Print out the passage on enforcement agents and legal aid below word for word, in full.

__Exercise text__
____

The Bill fails to provide supervisory measures to deal with abuses of power by enforcement agents—although the noble Lord, Lord Lucas, dealt with enforcement agents, I do not think he addressed that fundamental point. Like the Law Society, I believe the court should be able to accept appropriate financial penalties and, where necessary, prevent such agents from acting for a time-limited period.

I am all too aware of the draconian attitude towards the provision of legal aid at the moment. It is not a process of which I approve. Perhaps I am old-fashioned. As a practising solicitor, I did legal aid cases along with private work, and there were not too many difficulties for my colleagues and me in that. The situation now is profoundly unsatisfactory, and I am talking about something wider than tribunals. Legal aid, properly administered and applied by those who practise, would be an advantage to the public. Too many practitioners are prevented from rendering an invaluable service to the public, and too many members of the public are denied that vital service.

____

__Supplied records__
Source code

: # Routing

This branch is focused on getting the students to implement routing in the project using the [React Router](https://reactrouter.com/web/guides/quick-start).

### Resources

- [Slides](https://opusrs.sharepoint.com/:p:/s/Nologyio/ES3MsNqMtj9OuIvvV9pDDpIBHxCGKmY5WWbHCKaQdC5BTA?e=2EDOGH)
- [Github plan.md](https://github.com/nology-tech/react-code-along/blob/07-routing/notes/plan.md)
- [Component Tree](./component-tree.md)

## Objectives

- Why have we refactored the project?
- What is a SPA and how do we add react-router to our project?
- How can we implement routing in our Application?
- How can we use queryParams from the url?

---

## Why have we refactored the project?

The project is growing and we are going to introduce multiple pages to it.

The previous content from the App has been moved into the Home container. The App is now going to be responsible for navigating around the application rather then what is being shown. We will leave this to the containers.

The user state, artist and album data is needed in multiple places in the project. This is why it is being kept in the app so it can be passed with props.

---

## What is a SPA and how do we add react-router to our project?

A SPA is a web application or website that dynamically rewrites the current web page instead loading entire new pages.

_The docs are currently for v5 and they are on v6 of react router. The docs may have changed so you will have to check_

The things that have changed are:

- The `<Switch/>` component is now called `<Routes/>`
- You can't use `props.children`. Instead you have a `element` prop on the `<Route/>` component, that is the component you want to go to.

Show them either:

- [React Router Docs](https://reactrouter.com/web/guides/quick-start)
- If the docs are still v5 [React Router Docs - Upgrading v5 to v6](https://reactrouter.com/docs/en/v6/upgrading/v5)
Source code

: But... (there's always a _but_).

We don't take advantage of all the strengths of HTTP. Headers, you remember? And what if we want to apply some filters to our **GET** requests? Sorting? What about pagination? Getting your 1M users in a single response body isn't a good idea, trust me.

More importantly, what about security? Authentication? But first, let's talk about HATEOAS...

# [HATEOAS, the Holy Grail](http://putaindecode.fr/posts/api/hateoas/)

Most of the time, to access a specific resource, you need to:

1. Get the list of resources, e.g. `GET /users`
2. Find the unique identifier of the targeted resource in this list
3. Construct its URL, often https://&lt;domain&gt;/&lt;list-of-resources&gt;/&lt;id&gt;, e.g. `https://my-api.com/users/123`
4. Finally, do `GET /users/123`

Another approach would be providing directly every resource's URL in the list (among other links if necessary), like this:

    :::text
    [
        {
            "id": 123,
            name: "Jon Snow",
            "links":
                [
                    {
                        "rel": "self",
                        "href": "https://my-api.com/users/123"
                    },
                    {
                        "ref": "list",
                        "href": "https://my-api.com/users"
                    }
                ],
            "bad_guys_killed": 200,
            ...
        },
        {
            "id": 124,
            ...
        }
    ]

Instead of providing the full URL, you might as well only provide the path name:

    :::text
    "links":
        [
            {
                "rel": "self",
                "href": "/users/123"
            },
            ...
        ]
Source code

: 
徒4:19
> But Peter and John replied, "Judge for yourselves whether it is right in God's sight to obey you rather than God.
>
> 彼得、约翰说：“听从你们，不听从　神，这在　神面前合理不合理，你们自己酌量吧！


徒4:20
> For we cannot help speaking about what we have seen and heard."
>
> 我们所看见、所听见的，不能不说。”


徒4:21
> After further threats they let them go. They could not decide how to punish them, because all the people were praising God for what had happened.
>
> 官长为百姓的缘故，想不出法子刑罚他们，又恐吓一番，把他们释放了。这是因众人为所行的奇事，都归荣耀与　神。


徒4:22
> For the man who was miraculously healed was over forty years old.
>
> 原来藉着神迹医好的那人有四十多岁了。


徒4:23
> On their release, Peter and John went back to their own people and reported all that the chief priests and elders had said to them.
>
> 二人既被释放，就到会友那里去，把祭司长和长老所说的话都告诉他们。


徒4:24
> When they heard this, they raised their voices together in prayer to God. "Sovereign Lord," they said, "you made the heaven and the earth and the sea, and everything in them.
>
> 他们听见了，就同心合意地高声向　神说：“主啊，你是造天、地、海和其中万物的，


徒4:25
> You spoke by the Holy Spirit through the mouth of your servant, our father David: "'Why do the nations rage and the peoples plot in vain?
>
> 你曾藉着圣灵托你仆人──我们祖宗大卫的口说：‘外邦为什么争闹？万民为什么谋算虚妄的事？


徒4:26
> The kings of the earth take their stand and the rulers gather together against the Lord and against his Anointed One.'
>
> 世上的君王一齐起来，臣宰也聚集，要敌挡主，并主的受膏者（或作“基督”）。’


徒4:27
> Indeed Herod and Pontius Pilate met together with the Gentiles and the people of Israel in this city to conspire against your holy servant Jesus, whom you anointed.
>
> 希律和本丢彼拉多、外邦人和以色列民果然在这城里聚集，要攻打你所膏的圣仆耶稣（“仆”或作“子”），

____

__Output of the task__
The Bill fails to provide supervisory measures to deal with abuses of power by enforcement agents—although the noble Lord, Lord Lucas, dealt with enforcement agents, I do not think he addressed that fundamental point. Like the Law Society, I believe the court should be able to accept appropriate financial penalties and, where necessary, prevent such agents from acting for a time-limited period.

I am all too aware of the draconian attitude towards the provision of legal aid at the moment. It is not a process of which I approve. Perhaps I am old-fashioned. As a practising solicitor, I did legal aid cases along with private work, and there were not too many difficulties for my colleagues and me in that. The situation now is profoundly unsatisfactory, and I am talking about something wider than tribunals. Legal aid, properly administered and applied by those who practise, would be an advantage to the public. Too many practitioners are prevented from rendering an invaluable service to the public, and too many members of the public are denied that vital service.